> **Dataset entries**
....................

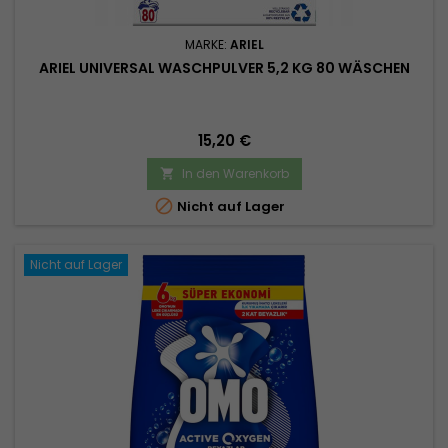
MARKE:
ARIEL
ARIEL UNIVERSAL WASCHPULVER 5,2 KG 80 WÄSCHEN
Preis
15,20 €
In den Warenkorb


Nicht auf Lager
Nicht auf Lager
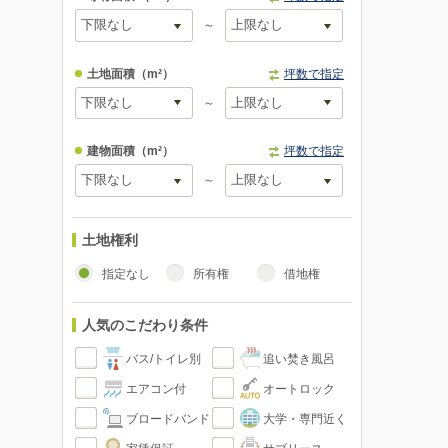
～
土地面積
（m²）
坪数で指定
～
建物面積
（m²）
坪数で指定
～
土地権利
指定なし
所有権
借地権
人気のこだわり条件
バス/トイレ別
追い焚き風呂
エアコン付
オートロック
ブロードバンド
大学・専門近く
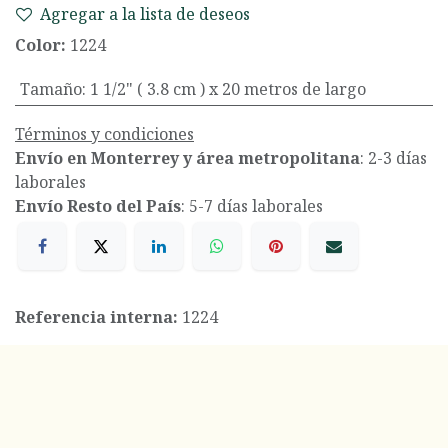
Agregar a la lista de deseos
Color:
1224
Tamaño
:
1 1/2" ( 3.8 cm ) x 20 metros de largo
Términos y condiciones
Envío en Monterrey y área metropolitana
: 2-3 días
laborales
Envío Resto del País
: 5-7 días laborales
Referencia interna:
1224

....................

> **TASK STATEMENT**
Determine how many lines in the data include "Envío", and let the answer be that number alone.

> **ANSWER FOR THIS EXERCISE**
2